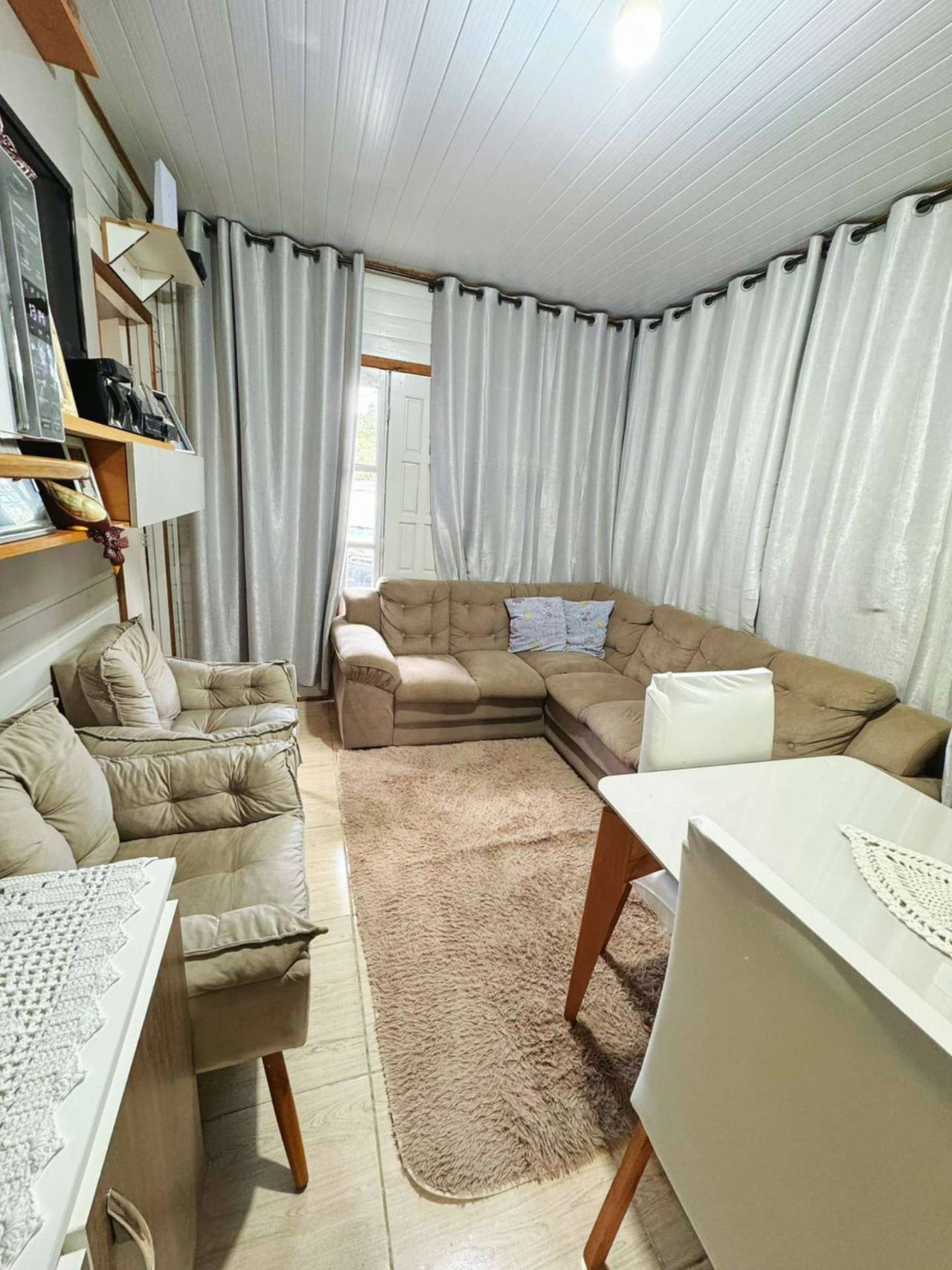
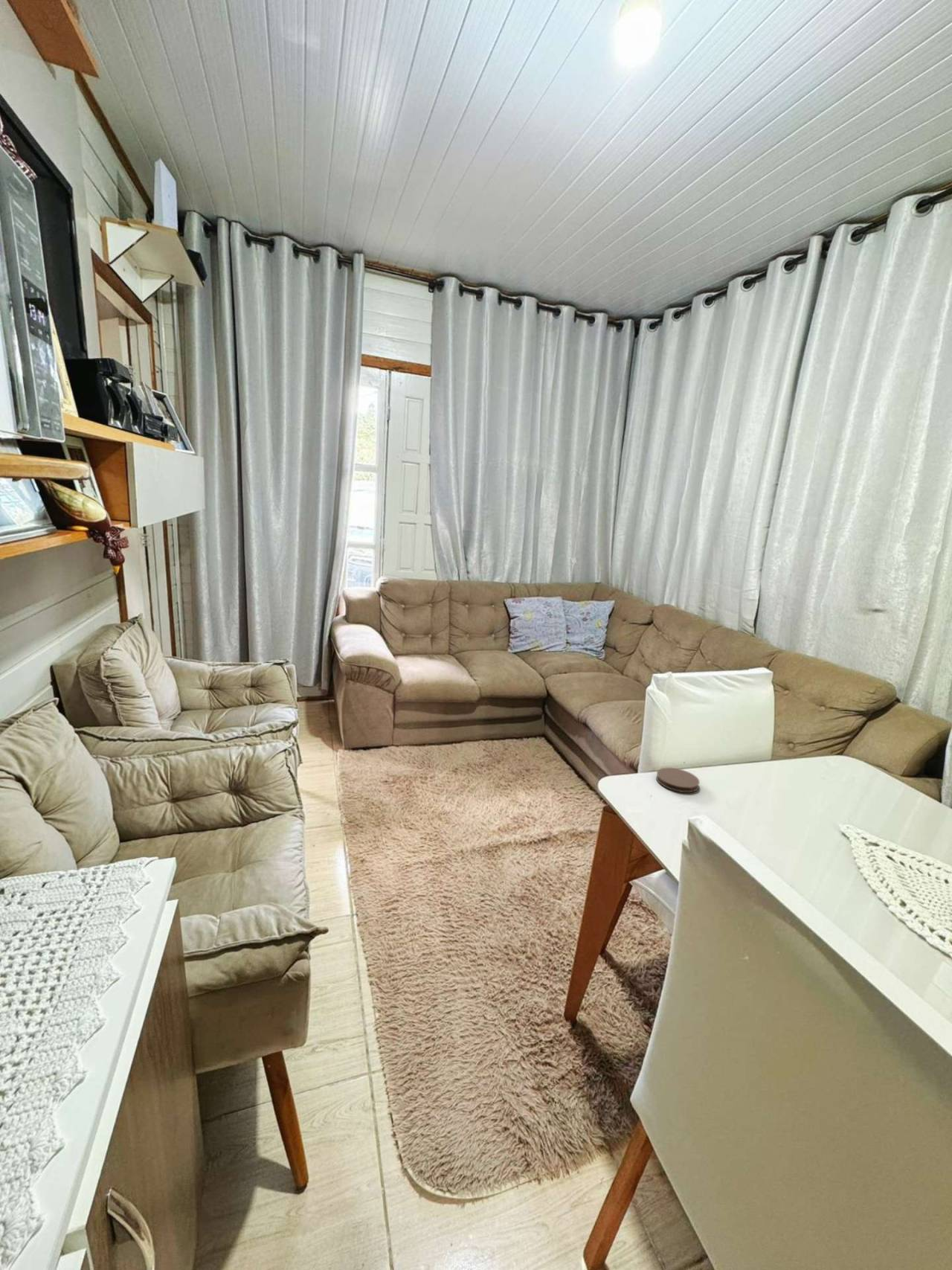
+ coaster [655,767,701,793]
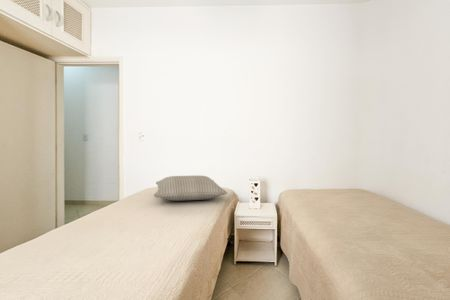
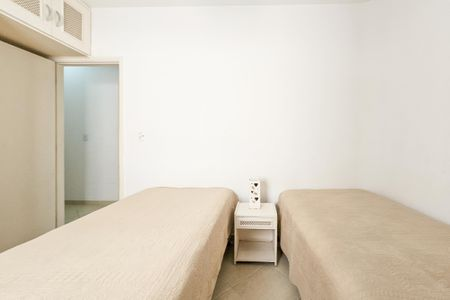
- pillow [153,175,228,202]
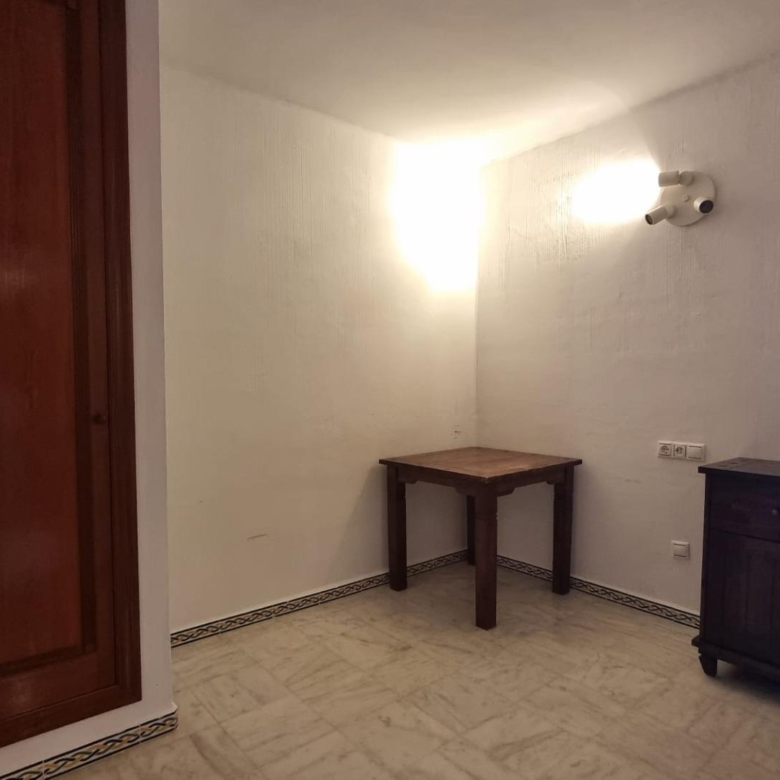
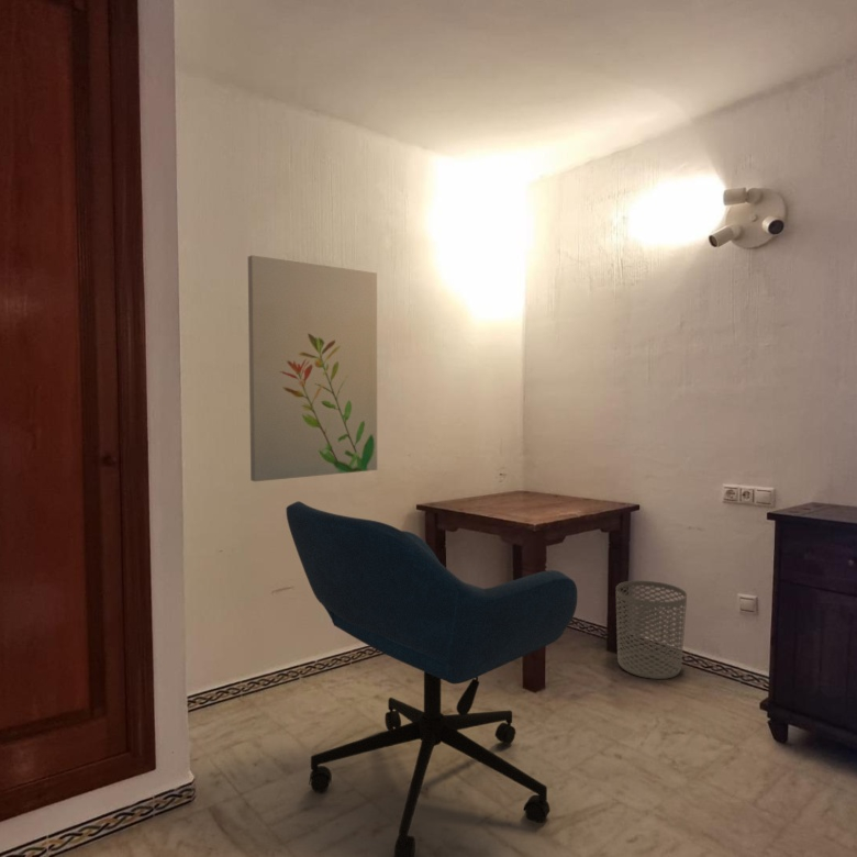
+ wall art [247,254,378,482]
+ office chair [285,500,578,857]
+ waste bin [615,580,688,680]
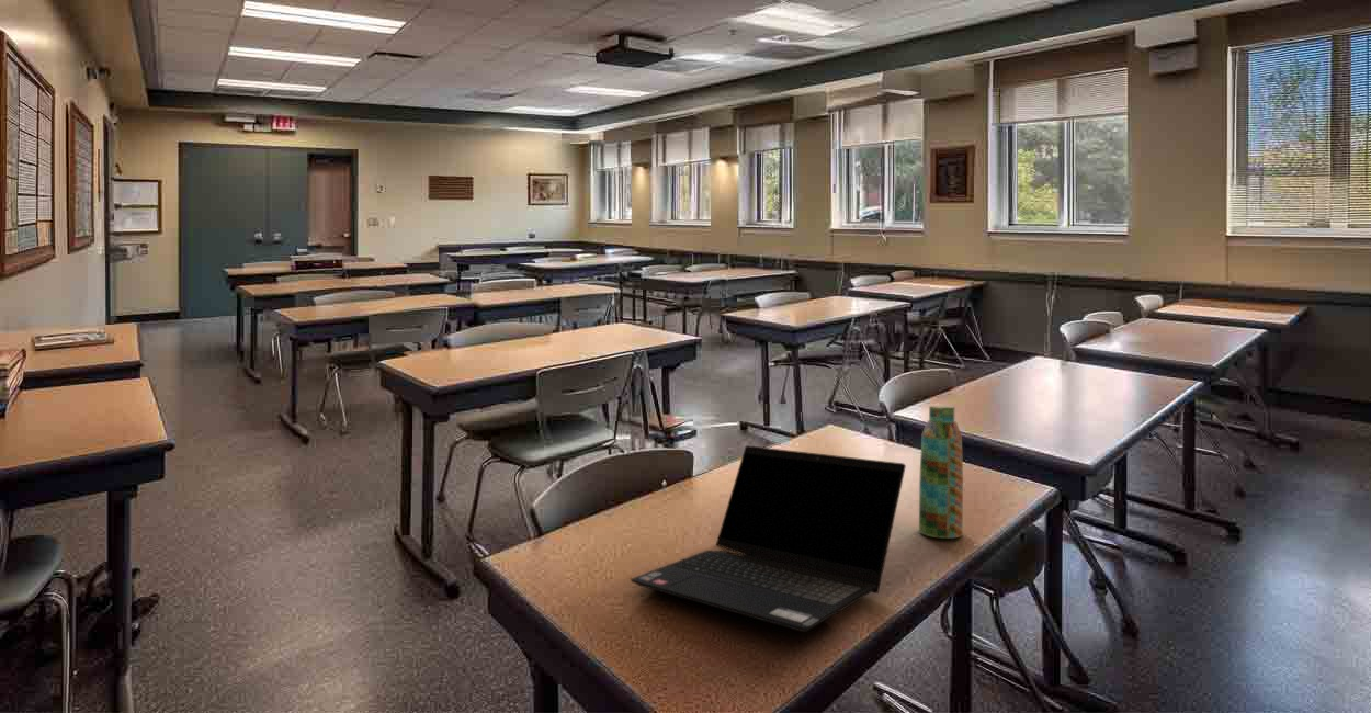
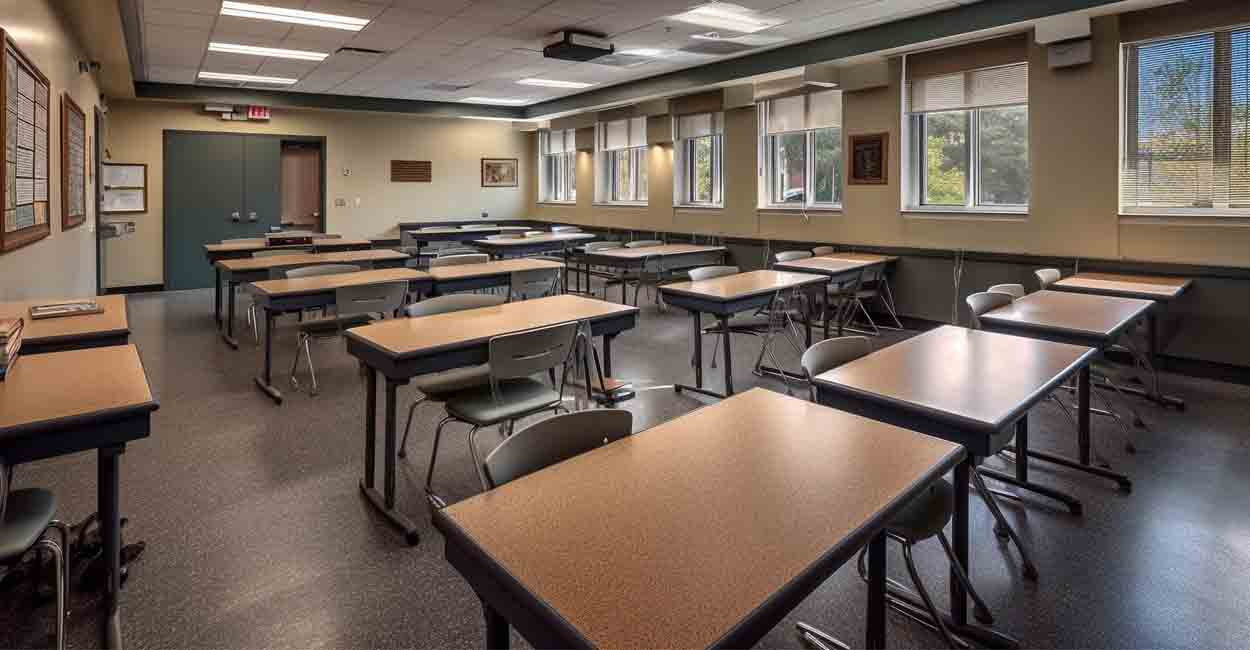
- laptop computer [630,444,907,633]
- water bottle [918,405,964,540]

**Task requirements:** A word-for-word repetition of the data above, without pictures, is the expected answer.

**Solution to this task:**
+ coaster [655,767,701,793]
- pillow [153,175,228,202]
+ wall art [247,254,378,482]
+ office chair [285,500,578,857]
+ waste bin [615,580,688,680]
- laptop computer [630,444,907,633]
- water bottle [918,405,964,540]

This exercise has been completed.